===== EXTRACTED ENTRIES =====
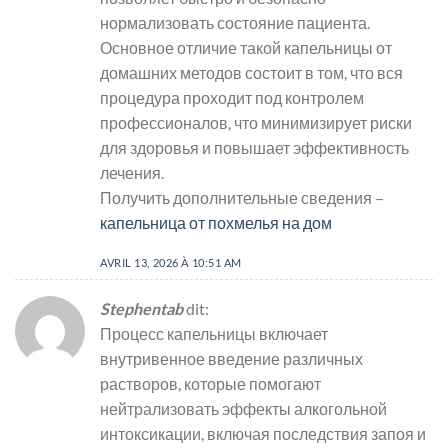
нормализовать состояние пациента.
Основное отличие такой капельницы от
домашних методов состоит в том, что вся
процедура проходит под контролем
профессионалов, что минимизирует риски
для здоровья и повышает эффективность
лечения.
Получить дополнительные сведения –
капельница от похмелья на дом
AVRIL 13, 2026 À 10:51 AM
Stephentab
dit:
Процесс капельницы включает
внутривенное введение различных
растворов, которые помогают
нейтрализовать эффекты алкогольной
интоксикации, включая последствия запоя и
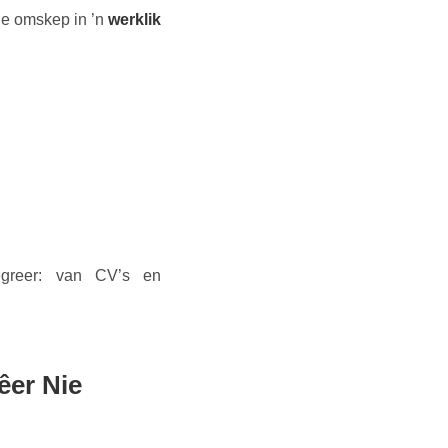
je omskep in ’n
werklik
egreer: van CV’s en
êer Nie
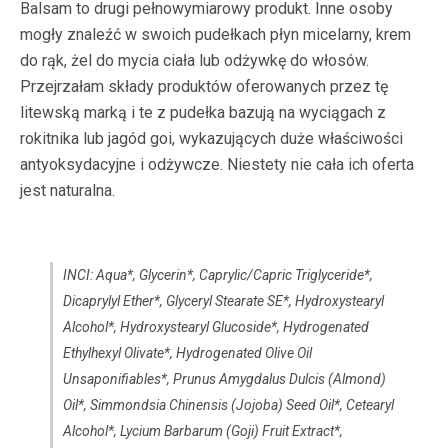
Balsam to drugi pełnowymiarowy produkt. Inne osoby
mogły znaleźć w swoich pudełkach płyn micelarny, krem
do rąk, żel do mycia ciała lub odżywkę do włosów.
Przejrzałam składy produktów oferowanych przez tę
litewską marką i te z pudełka bazują na wyciągach z
rokitnika lub jagód goi, wykazujących duże właściwości
antyoksydacyjne i odżywcze. Niestety nie cała ich oferta
jest naturalna.
INCI: Aqua*, Glycerin*, Caprylic/Capric Triglyceride*,
Dicaprylyl Ether*, Glyceryl Stearate SE*, Hydroxystearyl
Alcohol*, Hydroxystearyl Glucoside*, Hydrogenated
Ethylhexyl Olivate*, Hydrogenated Olive Oil
Unsaponifiables*, Prunus Amygdalus Dulcis (Almond)
Oil*, Simmondsia Chinensis (Jojoba) Seed Oil*, Cetearyl
Alcohol*, Lycium Barbarum (Goji) Fruit Extract*,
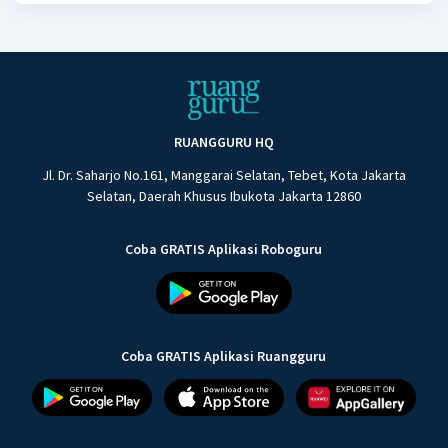
RUANGGURU HQ
Jl. Dr. Saharjo No.161, Manggarai Selatan, Tebet, Kota Jakarta
Selatan, Daerah Khusus Ibukota Jakarta 12860
Coba GRATIS Aplikasi Roboguru
Coba GRATIS Aplikasi Ruangguru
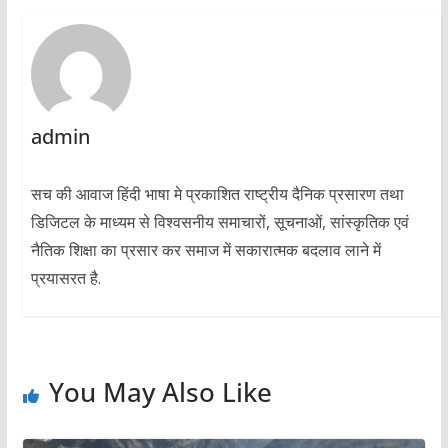
admin
सच की आवाज हिंदी भाषा मे प्रकाशित राष्ट्रीय दैनिक प्रसारण तथा
डिजिटल के माध्यम से विश्वसनीय समाचारों, सूचनाओं, सांस्कृतिक एवं
नैतिक शिक्षा का प्रसार कर समाज में सकारात्मक बदलाव लाने में
प्रयासरत है.
You May Also Like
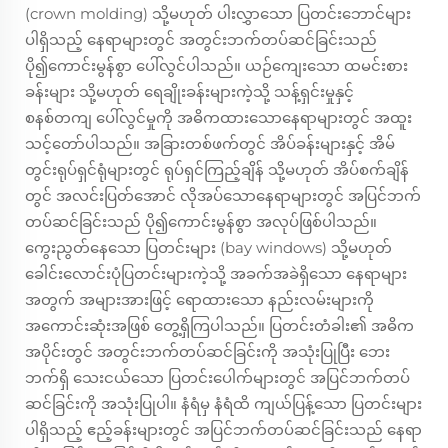
(crown molding) သို့မဟုတ် ပါးလွှာသော ပြတင်းဘောင်များ
ပါရှိသည့် နေရာများတွင် အတွင်းဘက်တပ်ဆင်ခြင်းသည်
ပို၍ကောင်းမွန်စွာ ပေါ်လွင်ပါသည်။ ယဉ်ကျေးသော ထမင်းစား
ခန်းများ သို့မဟုတ် ရေချိုးခန်းများကဲ့သို့ သန့်ရှင်းမှုနှင့်
စနစ်တကျ ပေါ်လွင်မှုကို အဓိကထားသောနေရာများတွင် အထူး
သင့်တော်ပါသည်။ အခြားတစ်ဖက်တွင် အိပ်ခန်းများနှင့် အိမ်
တွင်းရုပ်ရှင်ရုံများတွင် ရုပ်ရှင်ကြည့်ချိန် သို့မဟုတ် အိပ်စက်ချိန်
တွင် အလင်းပြတ်အောင် လိုအပ်သောနေရာများတွင် အပြင်ဘက်
တပ်ဆင်ခြင်းသည် ပို၍ကောင်းမွန်စွာ အလုပ်ဖြစ်ပါသည်။
ကွေးညွတ်နေသော ပြတင်းများ (bay windows) သို့မဟုတ်
ခေါင်းလောင်းပုံပြတင်းများကဲ့သို့ အခက်အခဲရှိသော နေရာများ
အတွက် အများအားဖြင့် ရောထားသော နည်းလမ်းများကို
အကောင်းဆုံးအဖြစ် တွေ့ရှိကြပါသည်။ ပြတင်းတံခါး၏ အဓိက
အပိုင်းတွင် အတွင်းဘက်တပ်ဆင်ခြင်းကို အသုံးပြုပြီး ဘေး
ဘက်ရှိ သေးငယ်သော ပြတင်းပေါက်များတွင် အပြင်ဘက်တပ်
ဆင်ခြင်းကို အသုံးပြုပါ။ နံရံမှ နံရံထိ ကျယ်ပြန့်သော ပြတင်းများ
ပါရှိသည့် ဧည့်ခန်းများတွင် အပြင်ဘက်တပ်ဆင်ခြင်းသည် နေရာ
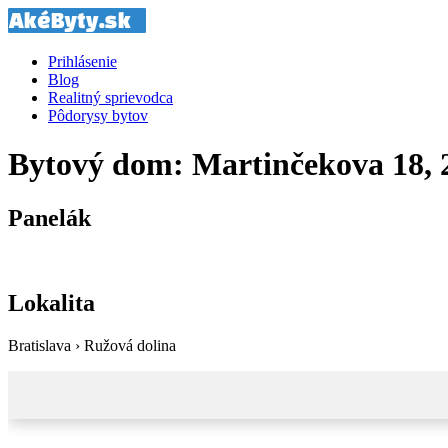
Prihlásenie
Blog
Realitný sprievodca
Pôdorysy bytov
Bytový dom: Martinčekova 18, 2
Panelák
Lokalita
Bratislava › Ružová dolina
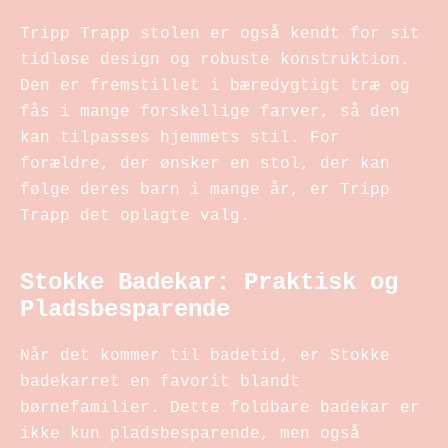
Tripp Trapp stolen er også kendt for sit
tidløse design og robuste konstruktion.
Den er fremstillet i bæredygtigt træ og
fås i mange forskellige farver, så den
kan tilpasses hjemmets stil. For
forældre, der ønsker en stol, der kan
følge deres barn i mange år, er Tripp
Trapp det oplagte valg.
Stokke Badekar: Praktisk og
Pladsbesparende
Når det kommer til badetid, er Stokke
badekarret en favorit blandt
børnefamilier. Dette foldbare badekar er
ikke kun pladsbesparende, men også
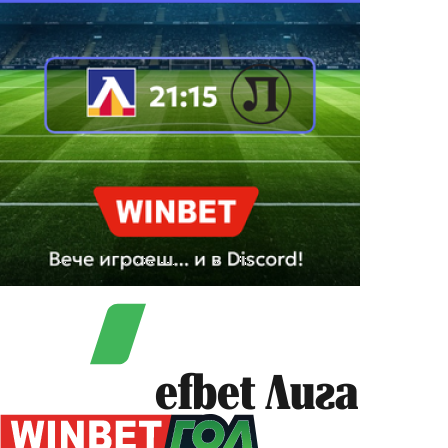
efbet Лига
=====
Reproduce the data above exactly, but only from the line containing "egreer: van CV’s en" through the line containing "ဆင်ခြင်းကို အသုံးပြုပါ။ နံရံမှ". Omit all pictures.

### SOLUTION
egreer: van CV’s en
êer Nie
Balsam to drugi pełnowymiarowy produkt. Inne osoby
mogły znaleźć w swoich pudełkach płyn micelarny, krem
do rąk, żel do mycia ciała lub odżywkę do włosów.
Przejrzałam składy produktów oferowanych przez tę
litewską marką i te z pudełka bazują na wyciągach z
rokitnika lub jagód goi, wykazujących duże właściwości
antyoksydacyjne i odżywcze. Niestety nie cała ich oferta
jest naturalna.
INCI: Aqua*, Glycerin*, Caprylic/Capric Triglyceride*,
Dicaprylyl Ether*, Glyceryl Stearate SE*, Hydroxystearyl
Alcohol*, Hydroxystearyl Glucoside*, Hydrogenated
Ethylhexyl Olivate*, Hydrogenated Olive Oil
Unsaponifiables*, Prunus Amygdalus Dulcis (Almond)
Oil*, Simmondsia Chinensis (Jojoba) Seed Oil*, Cetearyl
Alcohol*, Lycium Barbarum (Goji) Fruit Extract*,
RUANGGURU HQ
Jl. Dr. Saharjo No.161, Manggarai Selatan, Tebet, Kota Jakarta
Selatan, Daerah Khusus Ibukota Jakarta 12860
Coba GRATIS Aplikasi Roboguru
Coba GRATIS Aplikasi Ruangguru
admin
सच की आवाज हिंदी भाषा मे प्रकाशित राष्ट्रीय दैनिक प्रसारण तथा
डिजिटल के माध्यम से विश्वसनीय समाचारों, सूचनाओं, सांस्कृतिक एवं
नैतिक शिक्षा का प्रसार कर समाज में सकारात्मक बदलाव लाने में
प्रयासरत है.
You May Also Like
(crown molding) သို့မဟုတ် ပါးလွှာသော ပြတင်းဘောင်များ
ပါရှိသည့် နေရာများတွင် အတွင်းဘက်တပ်ဆင်ခြင်းသည်
ပို၍ကောင်းမွန်စွာ ပေါ်လွင်ပါသည်။ ယဉ်ကျေးသော ထမင်းစား
ခန်းများ သို့မဟုတ် ရေချိုးခန်းများကဲ့သို့ သန့်ရှင်းမှုနှင့်
စနစ်တကျ ပေါ်လွင်မှုကို အဓိကထားသောနေရာများတွင် အထူး
သင့်တော်ပါသည်။ အခြားတစ်ဖက်တွင် အိပ်ခန်းများနှင့် အိမ်
တွင်းရုပ်ရှင်ရုံများတွင် ရုပ်ရှင်ကြည့်ချိန် သို့မဟုတ် အိပ်စက်ချိန်
တွင် အလင်းပြတ်အောင် လိုအပ်သောနေရာများတွင် အပြင်ဘက်
တပ်ဆင်ခြင်းသည် ပို၍ကောင်းမွန်စွာ အလုပ်ဖြစ်ပါသည်။
ကွေးညွတ်နေသော ပြတင်းများ (bay windows) သို့မဟုတ်
ခေါင်းလောင်းပုံပြတင်းများကဲ့သို့ အခက်အခဲရှိသော နေရာများ
အတွက် အများအားဖြင့် ရောထားသော နည်းလမ်းများကို
အကောင်းဆုံးအဖြစ် တွေ့ရှိကြပါသည်။ ပြတင်းတံခါး၏ အဓိက
အပိုင်းတွင် အတွင်းဘက်တပ်ဆင်ခြင်းကို အသုံးပြုပြီး ဘေး
ဘက်ရှိ သေးငယ်သော ပြတင်းပေါက်များတွင် အပြင်ဘက်တပ်
ဆင်ခြင်းကို အသုံးပြုပါ။ နံရံမှ နံရံထိ ကျယ်ပြန့်သော ပြတင်းများ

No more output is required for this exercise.